ACTIONS TO TAKE:
1. Retype the passage on culture media, starting with "- Stuart’s transport" and going on through "the surface layer.".
2. Summarize the passage on culture media in two sentences.
3. Proceed with the passage on culture media, picking up after its final sentence.

══ QUOTED PASSAGE ══

Hiss serum sugars are used for certain fastidious organisms like Pneumococci, Gonococci and Meningococci that reqiure serum for growth. It consists of 3% serum in distilled water.
A transport media is a holding medium designed to preserve the viability of organism in the specimen but does not allow multiplication.When specimens like throat swab, uretheral swab etc. that are likely to contain fastidious organsims (Gonococci) and any delay in transport to the laboratory is anticipated, transport media is used to make sure that they will survive during the transport and won’t be overgrown by nonpathogens.e.g.
- Stuart’s transport medium and Amies transport medium – Neisseria gonorrhoeae
- Cary Blair medium- Vibrio cholerae, Campylobacter sps
- Alkaline Pepetone water (pH 8.6) – Vibrio cholerae
These medium are used to grow anaerobic organisms and contain reducing substances.e.g. Thioglycolate broth, Robertson’s cooked meat medium
It contains reducing substances such as sodium thioglycolate, glucose, ascorbic acid, cystiene and agar (0.1%) with methylene blue. Thioglycolate acts as a reducing agent and creates anaerobic environment deeper in the tube allowing anerobes to grow. Agar prevents convection currents of air. Methylene blue acts as an redox potential indicator which shows that that the medium is anaerobic except the surface layer.

═══
══ DATA ══

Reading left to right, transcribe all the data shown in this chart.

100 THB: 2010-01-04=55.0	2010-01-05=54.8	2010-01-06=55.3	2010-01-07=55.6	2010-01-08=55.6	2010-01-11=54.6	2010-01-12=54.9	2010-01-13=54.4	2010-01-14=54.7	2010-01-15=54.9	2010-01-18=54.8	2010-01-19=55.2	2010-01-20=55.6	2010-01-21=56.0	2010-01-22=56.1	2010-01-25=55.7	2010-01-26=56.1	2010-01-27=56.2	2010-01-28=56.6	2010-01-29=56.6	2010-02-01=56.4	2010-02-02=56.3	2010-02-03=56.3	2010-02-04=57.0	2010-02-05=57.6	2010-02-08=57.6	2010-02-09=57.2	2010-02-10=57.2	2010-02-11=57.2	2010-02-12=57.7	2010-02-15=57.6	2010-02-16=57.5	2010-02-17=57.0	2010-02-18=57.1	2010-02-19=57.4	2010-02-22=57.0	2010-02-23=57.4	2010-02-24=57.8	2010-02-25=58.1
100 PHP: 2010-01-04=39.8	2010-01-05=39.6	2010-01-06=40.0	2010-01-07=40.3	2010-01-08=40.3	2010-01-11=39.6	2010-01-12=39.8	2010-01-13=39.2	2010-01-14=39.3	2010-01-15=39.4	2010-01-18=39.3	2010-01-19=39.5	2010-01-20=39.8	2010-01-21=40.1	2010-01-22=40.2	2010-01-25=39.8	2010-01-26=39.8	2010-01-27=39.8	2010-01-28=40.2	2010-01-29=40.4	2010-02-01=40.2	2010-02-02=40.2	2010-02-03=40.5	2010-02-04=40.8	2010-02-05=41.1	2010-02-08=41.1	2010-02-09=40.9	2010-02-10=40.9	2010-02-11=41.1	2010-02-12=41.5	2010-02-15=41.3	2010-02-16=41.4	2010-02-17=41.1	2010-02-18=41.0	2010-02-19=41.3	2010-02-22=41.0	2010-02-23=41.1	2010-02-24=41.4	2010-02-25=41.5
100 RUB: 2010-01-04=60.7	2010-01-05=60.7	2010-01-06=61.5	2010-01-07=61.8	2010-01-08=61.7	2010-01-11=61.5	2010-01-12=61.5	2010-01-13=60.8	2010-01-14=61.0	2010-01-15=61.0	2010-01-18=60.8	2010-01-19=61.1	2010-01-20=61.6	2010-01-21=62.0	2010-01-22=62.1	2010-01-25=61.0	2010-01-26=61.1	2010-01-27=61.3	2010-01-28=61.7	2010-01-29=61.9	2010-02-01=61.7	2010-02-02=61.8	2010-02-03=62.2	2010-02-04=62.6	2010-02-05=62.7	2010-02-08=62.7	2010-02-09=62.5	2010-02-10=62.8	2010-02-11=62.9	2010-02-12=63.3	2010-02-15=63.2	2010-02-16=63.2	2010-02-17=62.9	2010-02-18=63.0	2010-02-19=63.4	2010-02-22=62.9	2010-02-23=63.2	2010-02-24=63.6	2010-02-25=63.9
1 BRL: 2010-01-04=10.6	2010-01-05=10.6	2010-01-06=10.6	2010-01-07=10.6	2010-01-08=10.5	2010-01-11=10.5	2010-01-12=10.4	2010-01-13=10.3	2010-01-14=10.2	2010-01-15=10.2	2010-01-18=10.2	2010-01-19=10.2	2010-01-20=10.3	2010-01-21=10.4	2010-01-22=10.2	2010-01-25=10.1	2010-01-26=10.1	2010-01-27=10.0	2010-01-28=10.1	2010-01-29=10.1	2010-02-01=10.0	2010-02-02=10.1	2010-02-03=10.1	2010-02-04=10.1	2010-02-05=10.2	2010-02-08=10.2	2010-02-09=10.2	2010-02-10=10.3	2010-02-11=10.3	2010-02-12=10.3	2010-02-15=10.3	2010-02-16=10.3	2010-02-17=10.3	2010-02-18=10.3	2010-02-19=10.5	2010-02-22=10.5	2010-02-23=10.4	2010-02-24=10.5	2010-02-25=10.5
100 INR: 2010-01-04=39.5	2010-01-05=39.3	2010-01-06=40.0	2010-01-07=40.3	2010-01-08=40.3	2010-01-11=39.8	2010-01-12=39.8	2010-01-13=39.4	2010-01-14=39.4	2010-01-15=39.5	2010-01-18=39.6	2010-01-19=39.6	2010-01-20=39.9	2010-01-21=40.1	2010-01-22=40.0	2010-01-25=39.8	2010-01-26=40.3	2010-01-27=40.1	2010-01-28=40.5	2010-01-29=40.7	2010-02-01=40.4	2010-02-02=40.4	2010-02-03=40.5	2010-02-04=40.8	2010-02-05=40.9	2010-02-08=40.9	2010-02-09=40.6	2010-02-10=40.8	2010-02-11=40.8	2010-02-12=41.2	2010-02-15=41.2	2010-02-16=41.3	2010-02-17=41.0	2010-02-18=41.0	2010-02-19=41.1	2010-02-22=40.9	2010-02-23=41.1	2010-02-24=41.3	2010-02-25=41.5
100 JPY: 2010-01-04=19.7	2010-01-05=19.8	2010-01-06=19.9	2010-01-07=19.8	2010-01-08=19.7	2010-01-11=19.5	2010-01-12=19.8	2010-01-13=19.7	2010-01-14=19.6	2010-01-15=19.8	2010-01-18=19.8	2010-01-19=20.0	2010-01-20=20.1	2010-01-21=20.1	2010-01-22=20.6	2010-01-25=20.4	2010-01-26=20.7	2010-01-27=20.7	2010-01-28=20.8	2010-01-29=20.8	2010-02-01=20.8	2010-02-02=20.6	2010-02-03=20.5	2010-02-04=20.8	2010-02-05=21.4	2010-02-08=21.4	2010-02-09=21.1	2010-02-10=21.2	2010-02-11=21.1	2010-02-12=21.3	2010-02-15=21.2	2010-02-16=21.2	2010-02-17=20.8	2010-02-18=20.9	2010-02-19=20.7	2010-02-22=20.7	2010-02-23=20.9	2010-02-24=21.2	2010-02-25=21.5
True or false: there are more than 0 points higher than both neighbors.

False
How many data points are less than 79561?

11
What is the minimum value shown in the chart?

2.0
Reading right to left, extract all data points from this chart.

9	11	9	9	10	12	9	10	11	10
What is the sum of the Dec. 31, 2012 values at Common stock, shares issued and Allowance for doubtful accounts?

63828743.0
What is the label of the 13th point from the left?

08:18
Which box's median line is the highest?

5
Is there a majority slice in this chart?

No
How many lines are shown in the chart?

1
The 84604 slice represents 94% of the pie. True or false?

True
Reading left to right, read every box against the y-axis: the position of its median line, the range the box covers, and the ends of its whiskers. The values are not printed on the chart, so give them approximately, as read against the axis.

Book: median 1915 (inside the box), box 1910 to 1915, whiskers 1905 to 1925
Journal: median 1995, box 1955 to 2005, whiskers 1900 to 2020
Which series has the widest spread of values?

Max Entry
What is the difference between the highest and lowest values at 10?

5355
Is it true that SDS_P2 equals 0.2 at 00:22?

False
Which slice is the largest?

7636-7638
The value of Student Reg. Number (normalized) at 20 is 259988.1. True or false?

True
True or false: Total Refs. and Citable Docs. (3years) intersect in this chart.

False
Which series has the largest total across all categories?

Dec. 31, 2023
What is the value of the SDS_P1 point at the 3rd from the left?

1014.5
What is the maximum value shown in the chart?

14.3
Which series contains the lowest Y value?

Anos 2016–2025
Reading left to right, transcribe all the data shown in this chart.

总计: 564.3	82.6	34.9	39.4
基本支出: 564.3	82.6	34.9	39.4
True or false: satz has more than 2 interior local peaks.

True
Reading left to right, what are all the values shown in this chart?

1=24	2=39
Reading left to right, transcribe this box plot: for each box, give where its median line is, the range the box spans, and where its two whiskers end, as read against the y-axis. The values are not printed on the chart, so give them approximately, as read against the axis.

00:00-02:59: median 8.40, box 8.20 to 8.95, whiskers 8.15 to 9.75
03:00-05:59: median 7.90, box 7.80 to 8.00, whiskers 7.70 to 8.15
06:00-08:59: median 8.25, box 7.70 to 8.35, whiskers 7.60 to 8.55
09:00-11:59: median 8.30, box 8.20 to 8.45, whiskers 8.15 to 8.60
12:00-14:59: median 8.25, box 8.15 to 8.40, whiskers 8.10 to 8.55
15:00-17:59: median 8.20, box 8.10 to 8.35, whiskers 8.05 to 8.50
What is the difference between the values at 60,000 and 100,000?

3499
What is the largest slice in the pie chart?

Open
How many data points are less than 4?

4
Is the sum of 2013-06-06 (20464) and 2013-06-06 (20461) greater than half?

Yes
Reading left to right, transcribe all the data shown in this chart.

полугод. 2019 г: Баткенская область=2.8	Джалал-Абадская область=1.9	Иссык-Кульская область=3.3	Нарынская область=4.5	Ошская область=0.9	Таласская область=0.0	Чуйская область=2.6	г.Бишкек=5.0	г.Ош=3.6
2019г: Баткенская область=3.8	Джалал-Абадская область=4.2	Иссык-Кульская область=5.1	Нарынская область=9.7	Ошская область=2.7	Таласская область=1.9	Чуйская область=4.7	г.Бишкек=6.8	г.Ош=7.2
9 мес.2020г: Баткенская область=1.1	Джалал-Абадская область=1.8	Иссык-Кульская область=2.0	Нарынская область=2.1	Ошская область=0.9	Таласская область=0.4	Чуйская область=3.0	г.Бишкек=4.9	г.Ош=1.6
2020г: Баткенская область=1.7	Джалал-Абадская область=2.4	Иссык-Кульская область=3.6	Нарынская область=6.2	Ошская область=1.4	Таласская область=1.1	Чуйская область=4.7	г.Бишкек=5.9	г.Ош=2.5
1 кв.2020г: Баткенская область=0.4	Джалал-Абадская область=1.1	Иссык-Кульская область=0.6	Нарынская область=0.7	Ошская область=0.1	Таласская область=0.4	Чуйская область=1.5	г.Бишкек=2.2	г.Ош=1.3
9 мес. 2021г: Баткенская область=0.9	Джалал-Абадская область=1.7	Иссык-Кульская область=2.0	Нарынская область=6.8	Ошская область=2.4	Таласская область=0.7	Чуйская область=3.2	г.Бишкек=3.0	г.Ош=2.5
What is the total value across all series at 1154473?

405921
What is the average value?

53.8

═══

ANSWERS TO THIS EXERCISE:
1.
- Stuart’s transport medium and Amies transport medium – Neisseria gonorrhoeae
- Cary Blair medium- Vibrio cholerae, Campylobacter sps
- Alkaline Pepetone water (pH 8.6) – Vibrio cholerae
These medium are used to grow anaerobic organisms and contain reducing substances.e.g. Thioglycolate broth, Robertson’s cooked meat medium
It contains reducing substances such as sodium thioglycolate, glucose, ascorbic acid, cystiene and agar (0.1%) with methylene blue. Thioglycolate acts as a reducing agent and creates anaerobic environment deeper in the tube allowing anerobes to grow. Agar prevents convection currents of air. Methylene blue acts as an redox potential indicator which shows that that the medium is anaerobic except the surface layer.

2. Hiss serum sugars contain 3% serum in distilled water and serve fastidious organisms such as Pneumococci, Gonococci and Meningococci that need serum to grow. Transport media keep organisms in a specimen alive without letting them multiply, and anaerobic media such as thioglycolate broth use reducing substances to create an anaerobic environment deeper in the tube, with methylene blue indicating the redox potential.

3.
Robertson’s cooked meat medium:
This medium consists of meat infusion or nutrient broth with cooked minced meat of beef heart. Liquid parrafin is layered over broth to prevent entry of air. Unsaturated fatty acids in the minced meat act as a reduicng agent and absorb oxygen. Sulphahydryl groups present in aminoacid cystiene and glutathione create a low redox potential. The specimen is inoculated deep in the medium in contact with the meat particles.
It also detects proteolytic and saccharolytic activities of anaerobes. Proteolytic anarobes blacken the meat particles with the formation of foul smelling sulfur compounds. Sachharolytic anaerobes turn meat red or pink with sour smell.